--- MATERIALS PROVIDED ---

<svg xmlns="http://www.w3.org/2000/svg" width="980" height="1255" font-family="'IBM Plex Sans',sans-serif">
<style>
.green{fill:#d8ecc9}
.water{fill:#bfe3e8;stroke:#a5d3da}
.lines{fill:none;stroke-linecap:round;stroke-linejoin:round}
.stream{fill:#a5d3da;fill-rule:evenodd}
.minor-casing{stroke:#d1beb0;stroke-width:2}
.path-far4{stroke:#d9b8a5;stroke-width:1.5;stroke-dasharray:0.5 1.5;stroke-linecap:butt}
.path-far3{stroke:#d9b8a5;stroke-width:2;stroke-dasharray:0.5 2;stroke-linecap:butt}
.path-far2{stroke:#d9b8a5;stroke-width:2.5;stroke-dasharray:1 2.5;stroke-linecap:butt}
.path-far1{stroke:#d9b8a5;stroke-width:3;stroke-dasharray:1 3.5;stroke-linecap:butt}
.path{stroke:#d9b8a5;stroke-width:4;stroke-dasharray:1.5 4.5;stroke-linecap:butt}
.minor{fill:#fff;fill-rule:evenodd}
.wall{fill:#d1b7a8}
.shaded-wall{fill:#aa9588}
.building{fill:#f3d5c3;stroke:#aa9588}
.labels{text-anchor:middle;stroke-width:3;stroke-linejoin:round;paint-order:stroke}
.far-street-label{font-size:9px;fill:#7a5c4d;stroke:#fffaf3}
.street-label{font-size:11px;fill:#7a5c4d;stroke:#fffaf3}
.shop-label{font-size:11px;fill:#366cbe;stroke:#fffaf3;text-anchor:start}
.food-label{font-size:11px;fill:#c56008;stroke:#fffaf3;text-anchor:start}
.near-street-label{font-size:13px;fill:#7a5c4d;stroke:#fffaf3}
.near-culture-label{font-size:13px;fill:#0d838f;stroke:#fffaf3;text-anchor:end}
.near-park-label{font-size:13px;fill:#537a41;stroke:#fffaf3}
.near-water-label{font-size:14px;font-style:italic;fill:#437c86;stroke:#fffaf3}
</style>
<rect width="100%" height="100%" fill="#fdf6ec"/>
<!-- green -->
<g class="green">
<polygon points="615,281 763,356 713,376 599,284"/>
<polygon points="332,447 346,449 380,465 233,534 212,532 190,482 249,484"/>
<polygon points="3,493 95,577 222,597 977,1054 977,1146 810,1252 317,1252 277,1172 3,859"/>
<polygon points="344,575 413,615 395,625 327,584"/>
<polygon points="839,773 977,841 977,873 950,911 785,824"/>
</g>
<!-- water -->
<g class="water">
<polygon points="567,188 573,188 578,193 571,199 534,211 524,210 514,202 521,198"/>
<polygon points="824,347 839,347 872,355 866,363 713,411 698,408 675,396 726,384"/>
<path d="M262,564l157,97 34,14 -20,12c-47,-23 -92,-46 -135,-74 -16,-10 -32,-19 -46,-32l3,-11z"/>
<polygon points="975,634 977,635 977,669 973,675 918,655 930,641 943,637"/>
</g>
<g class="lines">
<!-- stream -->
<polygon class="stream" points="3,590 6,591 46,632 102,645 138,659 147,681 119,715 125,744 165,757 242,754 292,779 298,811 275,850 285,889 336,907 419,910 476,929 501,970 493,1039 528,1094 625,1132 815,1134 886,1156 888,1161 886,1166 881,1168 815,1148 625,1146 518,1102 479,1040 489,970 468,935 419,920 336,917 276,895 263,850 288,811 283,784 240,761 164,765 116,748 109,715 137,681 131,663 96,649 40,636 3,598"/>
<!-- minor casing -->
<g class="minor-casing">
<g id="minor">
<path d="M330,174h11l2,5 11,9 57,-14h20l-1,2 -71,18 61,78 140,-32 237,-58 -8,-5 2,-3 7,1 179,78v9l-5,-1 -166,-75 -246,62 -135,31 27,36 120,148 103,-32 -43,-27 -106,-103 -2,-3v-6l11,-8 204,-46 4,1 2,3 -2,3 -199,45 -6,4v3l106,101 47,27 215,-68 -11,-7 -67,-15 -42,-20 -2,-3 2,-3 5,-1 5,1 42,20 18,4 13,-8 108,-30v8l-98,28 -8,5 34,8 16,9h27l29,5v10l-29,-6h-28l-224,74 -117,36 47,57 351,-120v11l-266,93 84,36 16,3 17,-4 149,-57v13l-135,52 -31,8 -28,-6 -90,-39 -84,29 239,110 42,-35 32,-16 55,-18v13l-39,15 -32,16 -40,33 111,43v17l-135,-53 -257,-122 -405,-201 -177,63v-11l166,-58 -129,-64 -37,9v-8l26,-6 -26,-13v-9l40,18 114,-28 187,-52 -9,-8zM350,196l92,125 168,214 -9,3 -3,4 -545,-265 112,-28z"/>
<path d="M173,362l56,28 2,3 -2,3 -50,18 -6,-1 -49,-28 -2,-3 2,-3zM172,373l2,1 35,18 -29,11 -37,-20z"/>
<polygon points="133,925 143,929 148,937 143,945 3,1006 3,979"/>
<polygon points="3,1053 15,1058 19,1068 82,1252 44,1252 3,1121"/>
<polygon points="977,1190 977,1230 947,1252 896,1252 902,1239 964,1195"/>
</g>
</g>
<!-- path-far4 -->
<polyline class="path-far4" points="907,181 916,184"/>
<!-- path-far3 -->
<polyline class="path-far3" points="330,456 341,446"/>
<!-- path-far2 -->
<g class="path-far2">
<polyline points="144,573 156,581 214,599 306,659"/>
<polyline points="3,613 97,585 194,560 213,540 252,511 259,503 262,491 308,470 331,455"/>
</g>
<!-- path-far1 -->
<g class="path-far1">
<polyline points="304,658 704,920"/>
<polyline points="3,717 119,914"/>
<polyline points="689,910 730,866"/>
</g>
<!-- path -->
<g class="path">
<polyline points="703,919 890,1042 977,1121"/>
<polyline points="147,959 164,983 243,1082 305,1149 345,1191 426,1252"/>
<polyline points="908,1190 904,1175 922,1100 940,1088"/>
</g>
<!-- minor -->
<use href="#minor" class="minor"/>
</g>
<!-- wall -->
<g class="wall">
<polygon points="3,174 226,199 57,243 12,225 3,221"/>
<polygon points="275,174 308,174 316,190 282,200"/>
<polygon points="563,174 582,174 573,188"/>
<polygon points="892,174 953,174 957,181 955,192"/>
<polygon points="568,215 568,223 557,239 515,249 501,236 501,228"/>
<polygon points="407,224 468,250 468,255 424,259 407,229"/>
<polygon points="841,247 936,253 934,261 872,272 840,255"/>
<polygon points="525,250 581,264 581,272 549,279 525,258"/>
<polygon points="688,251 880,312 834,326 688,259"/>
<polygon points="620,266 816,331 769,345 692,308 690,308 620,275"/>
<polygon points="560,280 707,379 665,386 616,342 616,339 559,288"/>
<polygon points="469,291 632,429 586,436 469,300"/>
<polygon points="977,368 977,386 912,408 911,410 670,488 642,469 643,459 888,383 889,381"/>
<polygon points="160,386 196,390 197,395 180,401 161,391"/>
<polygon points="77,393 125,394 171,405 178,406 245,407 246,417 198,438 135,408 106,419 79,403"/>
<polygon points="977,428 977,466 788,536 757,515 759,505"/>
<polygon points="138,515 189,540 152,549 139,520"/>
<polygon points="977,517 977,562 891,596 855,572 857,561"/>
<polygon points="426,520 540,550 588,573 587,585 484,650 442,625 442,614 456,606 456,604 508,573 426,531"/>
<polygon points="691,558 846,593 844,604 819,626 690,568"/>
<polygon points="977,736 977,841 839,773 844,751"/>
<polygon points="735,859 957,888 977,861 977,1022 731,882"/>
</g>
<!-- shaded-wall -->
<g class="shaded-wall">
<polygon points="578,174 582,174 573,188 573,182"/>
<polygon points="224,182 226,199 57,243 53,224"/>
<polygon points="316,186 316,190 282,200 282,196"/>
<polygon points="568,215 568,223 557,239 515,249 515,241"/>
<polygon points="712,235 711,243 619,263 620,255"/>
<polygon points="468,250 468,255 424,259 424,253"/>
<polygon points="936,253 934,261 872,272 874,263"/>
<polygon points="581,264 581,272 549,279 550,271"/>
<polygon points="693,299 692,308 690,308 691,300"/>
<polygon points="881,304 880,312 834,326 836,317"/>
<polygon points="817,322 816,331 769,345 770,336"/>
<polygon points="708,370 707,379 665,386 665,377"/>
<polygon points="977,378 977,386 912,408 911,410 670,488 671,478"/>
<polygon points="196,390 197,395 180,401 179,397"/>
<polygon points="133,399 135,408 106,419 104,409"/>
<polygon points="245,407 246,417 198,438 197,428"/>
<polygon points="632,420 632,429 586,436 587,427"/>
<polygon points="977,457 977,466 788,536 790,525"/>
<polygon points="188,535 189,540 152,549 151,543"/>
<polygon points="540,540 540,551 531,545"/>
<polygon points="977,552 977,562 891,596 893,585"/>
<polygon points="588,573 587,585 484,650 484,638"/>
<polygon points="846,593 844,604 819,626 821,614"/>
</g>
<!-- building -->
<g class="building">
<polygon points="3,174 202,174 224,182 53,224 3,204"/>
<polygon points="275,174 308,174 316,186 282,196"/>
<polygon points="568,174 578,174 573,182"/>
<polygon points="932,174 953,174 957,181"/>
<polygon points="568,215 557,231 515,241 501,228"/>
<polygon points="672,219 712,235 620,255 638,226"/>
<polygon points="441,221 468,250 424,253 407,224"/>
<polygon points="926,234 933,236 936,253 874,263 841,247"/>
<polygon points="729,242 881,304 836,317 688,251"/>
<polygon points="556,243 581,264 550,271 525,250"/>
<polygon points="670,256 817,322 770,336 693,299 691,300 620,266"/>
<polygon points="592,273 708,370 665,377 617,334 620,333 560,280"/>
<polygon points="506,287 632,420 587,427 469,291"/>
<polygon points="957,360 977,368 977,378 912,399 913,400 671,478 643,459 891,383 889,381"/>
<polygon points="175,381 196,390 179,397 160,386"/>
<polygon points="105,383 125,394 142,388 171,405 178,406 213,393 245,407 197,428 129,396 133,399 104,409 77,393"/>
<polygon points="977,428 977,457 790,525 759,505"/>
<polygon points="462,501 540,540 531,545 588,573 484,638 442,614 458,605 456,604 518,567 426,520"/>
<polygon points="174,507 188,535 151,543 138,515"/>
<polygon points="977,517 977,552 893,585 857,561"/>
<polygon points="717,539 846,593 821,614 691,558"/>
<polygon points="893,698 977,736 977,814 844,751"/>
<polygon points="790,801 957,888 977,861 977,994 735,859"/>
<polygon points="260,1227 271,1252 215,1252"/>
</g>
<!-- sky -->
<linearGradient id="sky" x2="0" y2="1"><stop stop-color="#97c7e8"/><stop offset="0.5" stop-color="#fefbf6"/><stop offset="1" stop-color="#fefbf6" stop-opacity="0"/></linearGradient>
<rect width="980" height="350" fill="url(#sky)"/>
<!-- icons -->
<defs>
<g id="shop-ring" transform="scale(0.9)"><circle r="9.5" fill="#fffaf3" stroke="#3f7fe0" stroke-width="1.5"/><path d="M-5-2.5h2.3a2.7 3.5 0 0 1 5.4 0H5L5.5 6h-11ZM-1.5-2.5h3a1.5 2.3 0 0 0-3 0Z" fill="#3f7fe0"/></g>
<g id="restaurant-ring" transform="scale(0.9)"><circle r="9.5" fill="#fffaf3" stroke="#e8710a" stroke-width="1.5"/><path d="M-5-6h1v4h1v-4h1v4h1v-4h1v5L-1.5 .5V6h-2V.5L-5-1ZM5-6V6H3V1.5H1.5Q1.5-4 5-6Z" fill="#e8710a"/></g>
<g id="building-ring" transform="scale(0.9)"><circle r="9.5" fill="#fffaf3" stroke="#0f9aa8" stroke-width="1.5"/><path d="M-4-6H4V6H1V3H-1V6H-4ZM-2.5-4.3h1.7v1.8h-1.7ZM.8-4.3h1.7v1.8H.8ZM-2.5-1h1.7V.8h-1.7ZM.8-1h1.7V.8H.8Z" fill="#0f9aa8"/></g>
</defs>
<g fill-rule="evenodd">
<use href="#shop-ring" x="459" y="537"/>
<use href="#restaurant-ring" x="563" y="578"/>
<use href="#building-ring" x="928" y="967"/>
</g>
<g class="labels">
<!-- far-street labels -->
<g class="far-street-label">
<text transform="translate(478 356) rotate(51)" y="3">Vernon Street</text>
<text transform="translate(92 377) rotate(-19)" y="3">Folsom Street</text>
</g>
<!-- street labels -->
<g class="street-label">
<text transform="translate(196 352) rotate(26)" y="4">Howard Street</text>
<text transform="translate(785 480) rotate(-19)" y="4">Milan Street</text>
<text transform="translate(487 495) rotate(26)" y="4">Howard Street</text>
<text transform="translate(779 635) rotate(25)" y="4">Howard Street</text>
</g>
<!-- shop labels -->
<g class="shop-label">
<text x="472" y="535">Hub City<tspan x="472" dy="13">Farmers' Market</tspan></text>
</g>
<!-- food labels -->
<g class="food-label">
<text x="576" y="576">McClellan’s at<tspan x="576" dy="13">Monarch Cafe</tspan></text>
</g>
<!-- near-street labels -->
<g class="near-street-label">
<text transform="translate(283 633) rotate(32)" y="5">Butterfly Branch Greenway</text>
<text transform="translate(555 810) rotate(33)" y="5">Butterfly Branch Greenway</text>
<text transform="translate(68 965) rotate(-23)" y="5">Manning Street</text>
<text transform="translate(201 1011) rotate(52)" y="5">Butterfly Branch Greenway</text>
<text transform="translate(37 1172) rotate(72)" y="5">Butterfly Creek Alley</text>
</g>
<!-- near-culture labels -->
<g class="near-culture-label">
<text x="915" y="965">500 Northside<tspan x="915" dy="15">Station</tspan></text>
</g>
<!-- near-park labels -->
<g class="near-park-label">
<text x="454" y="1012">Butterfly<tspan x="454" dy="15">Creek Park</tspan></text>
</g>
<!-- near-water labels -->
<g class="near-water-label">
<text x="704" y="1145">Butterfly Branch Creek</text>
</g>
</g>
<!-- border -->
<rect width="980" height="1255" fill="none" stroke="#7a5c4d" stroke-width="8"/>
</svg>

--- WHAT YOU SHOULD DO ---
Scan the data above and copy every line with "rule" in it.

--- COMPLETED TASK ---
.stream{fill:#a5d3da;fill-rule:evenodd}
.minor{fill:#fff;fill-rule:evenodd}
<g fill-rule="evenodd">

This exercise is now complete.